Matt kissed her again.
“I’m worried,” he said. “I think I’m going to let you rest and go see if I can learn something about what might have happened to them. Brian O’Neil, the orthopedist who’s taking care of you, is terrific.”
“Why, Gunner, I didn’t know you cared,” O’Neil boomed from the doorway.
“Okay, I care, I care. Just don’t make the mistake of thinking my judgment is flawed in other areas as well.” He pressed Nikki’s cheek tightly against his. “I’ll be back soon, baby,” he whispered. “Be brave.”
“After what we’ve been through, how could anything be scary?”
“We’ve got an OR right now,” the orthopedist announced, “and I think we should take it so long as no one else is ready.”
“Might as well get it over,” Nikki said.
“I want you to recuperate at my place,” Matt whispered in her ear.
“You still in the back-rub business?”
“We never close.”
Matt patted O’Neil on the arm as he passed, and wandered out into the bustling ER, looking beyond the busy nurses and physicians at their charges. Sid, the security guard, was in Bay 3, the curtained-off area next to Fred. Two bays down, Sara Jane was being cleaned off by an aide, and next to where she lay, Evan Julian, the ENT surgeon, was huddled over Colin Morrissey. Julian was the most meticulous, compulsive physician on the hospital staff, and never started a case unless every instrument was perfectly aligned on the scrub nurse’s tray. Matt grinned at the notion of Nikki, her shattered ankle in a bulky makeshift splint, performing a successful emergency tracheotomy by lantern light in a cave filled with dust and toxic fumes.
Matt anxiously checked the other bays and rooms.

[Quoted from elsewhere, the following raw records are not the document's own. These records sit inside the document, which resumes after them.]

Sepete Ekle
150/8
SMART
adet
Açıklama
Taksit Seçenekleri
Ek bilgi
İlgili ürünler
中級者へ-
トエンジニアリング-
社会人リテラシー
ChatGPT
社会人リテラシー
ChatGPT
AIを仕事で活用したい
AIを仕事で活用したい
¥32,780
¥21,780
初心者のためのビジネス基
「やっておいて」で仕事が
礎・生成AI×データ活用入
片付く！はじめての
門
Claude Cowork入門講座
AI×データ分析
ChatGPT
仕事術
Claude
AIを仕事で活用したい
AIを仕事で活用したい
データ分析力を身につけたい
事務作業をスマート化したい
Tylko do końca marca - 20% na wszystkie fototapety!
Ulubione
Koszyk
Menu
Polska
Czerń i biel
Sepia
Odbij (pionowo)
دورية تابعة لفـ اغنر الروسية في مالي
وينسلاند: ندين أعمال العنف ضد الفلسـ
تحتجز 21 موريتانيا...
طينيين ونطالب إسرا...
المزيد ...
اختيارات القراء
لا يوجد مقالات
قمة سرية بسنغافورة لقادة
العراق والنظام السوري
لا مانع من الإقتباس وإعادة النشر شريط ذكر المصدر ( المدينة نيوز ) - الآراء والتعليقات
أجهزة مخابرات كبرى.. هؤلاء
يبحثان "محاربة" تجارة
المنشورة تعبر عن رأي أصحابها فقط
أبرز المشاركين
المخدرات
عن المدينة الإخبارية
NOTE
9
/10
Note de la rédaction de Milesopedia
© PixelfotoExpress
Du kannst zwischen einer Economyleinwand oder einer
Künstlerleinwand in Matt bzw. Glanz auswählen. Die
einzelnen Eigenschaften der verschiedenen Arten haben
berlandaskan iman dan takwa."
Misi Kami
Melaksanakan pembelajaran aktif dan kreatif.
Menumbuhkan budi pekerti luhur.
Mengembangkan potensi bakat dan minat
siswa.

The woman he had called Tarzana was in a side room, thrashing about wildly, restrained to her litter by leather straps. But no Slocumbs.
If there was dire need for his help with any of the patients, Matt knew he would have pitched in. But at the moment, he was feeling totally drained and more than a little fearful about Frank and Lewis. He left the hospital through the waiting room and headed across to his bike. As he was approaching the Harley, he noticed a tan Mercedes sedan parked not too far away. The driver, his face obscured in the shadows, was beckoning to him. He took several steps in that direction and froze. The car was Hal’s.
“Doc, it’s me, Frank,” the driver called out in a loud whisper.
Matt hurried over and jumped into the passenger seat. Lewis Slocumb was stretched across the back, apparently none the worse for wear.
“You all right?” Matt asked, gesturing at Lewis’s chest tube.
“Ah’m okay,” Lewis said grimly. “Bastard kilt Lyle.”
“I know. I was there. I’m really sorry, guys. I am. Lyle died saving our lives. And a lot of other lives, too. He was a real hero. How’d you get out and . . . and to Hal’s?”
“Yer pal Grimes had one a them phones—ya know, lak a two-way radio. When Lyle dint come rot back, we knowed it ’uz bad. A couple var frands got phones. I tole ya we knowed some people. Frank called Earl Morris—ya know him?”
“No.”
“Well, Earl’s moun’n jes lak us. He brought a bunch o’er an’ hept us clean up. I don’t think no one’s gonna find Grimes an’ his pals where we put ’em less’n they kin dahve in real deep, real dark water. Cleaned up all the casin’s, too.”
“Why was I so worried about you two? What about Hal? How’d you get there?”
“Earl Morris knowed whar he lives. We piled in back a his truck an’ went over. Thar yer uncle were, all trussed up lak a hog at bar-bee-que time.”
“Did he try and talk you into untying him?”
“Oh, he tried,” Frank said. “B’lieve me, he tried.”
“And this car? He told me he didn’t have another key.”